With a click of a button, the replicant maker, so long beloved by the children, would give nightmare to the new world.
The replicant maker closed his eyes as lines of old world verse burned in his memory. Strings of crafted words he had found so long ago in a pile of the old world's debris tumbled through his imagination. Though no audience cared to hear them, the replicant maker spoke those words to the crowded hall.
“Tyger, Tyger, burning bright,
In the forests of the night.
What immortal hand or eye,
Could frame thy fearful symmetry?”
The replicant maker's remote control clicked.
Life surged through the creation seated before the replicant maker's front door. It stood upon its legs, and its back arched as hydraulics pumped power into its form. The nostrils flared as the mechanical tiger sensed its surroundings for the first time. Its head twisted, and in a flash, the eyes opened and revealed the glowing, red orbs that burned in the soul the replicant maker had given to his deadly, last creation.

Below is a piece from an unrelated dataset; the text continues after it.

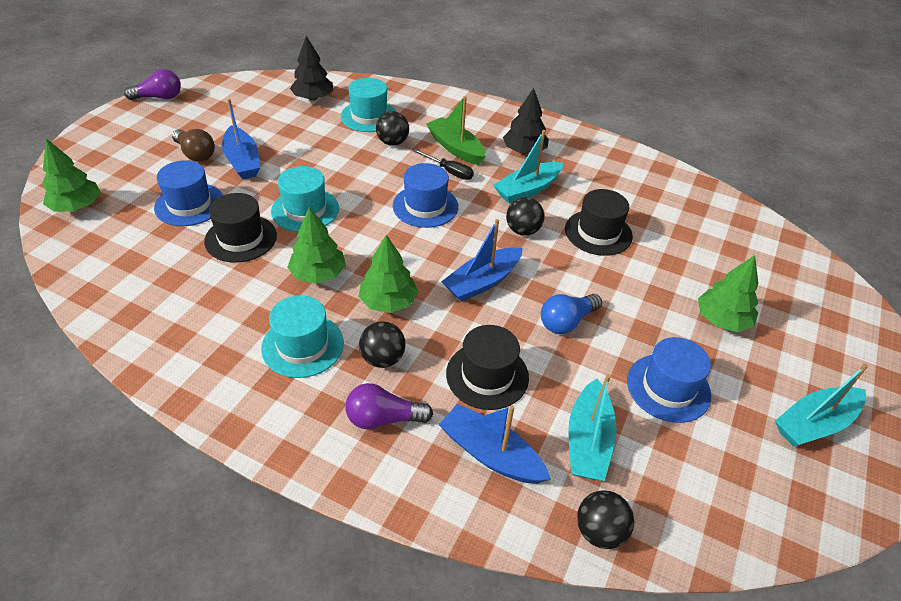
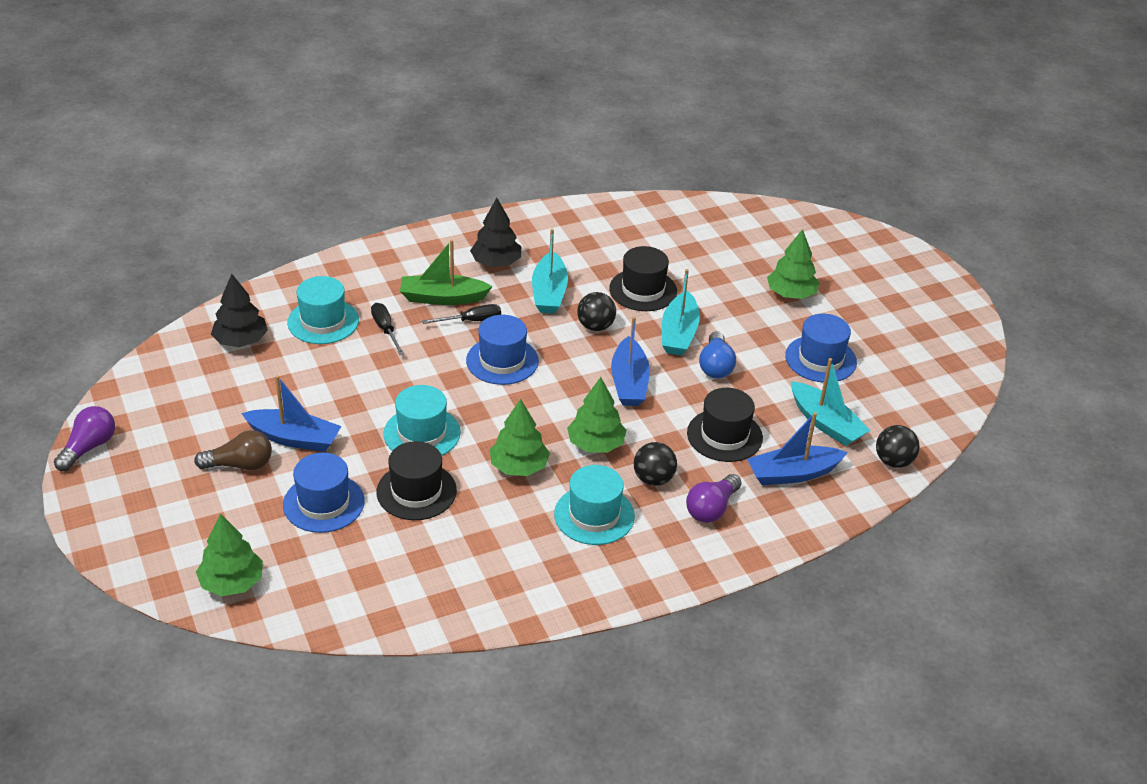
camera: 50 degrees left, 5 degrees down
(392, 142) = (385, 329): black ball -> black screwdriver
(814, 423) = (907, 319): turquoise boat -> turquoise boat (679, 333)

A roar warned the replicant maker, but the creator had no desire to run. The replicant maker knew of no sanctuary towards which he might flee.
The mechanical tiger jumped upon the replicant maker in the next hearbeat. The replicant maker raised no hand in defense. He did not flinch as his greatest creation targeted his throat. Claws raked. Fangs tore.
The mechanical tiger which tore into the replicant maker possessed no hunger. Yet a craving still burned in its fiery, red eyes. Crimson splashed upon the clean, white and plastic walls. The replicant maker had once assembled paper butterflies and cotton-filled koalas. In the end, his greatest work awarded his effort by tearing him asunder.
And still, none of the new world's dreamers who floated to and from their appointments with their machine's dreams took notice of the violence that befell the replicant maker. The red eyes stared upon them. The beast's nostrils sniffed the air. Still, none of those dreams hurried a step. None paused to regard the foreign element of danger so suddenly introduced to their world.
The beast hunched and bellowed another roaring warning more before pouncing in a wink upon the crowd drifting through the new city's halls.
The new world would notice the replicant maker's last creation. The replicant maker's final beast painted the walls red.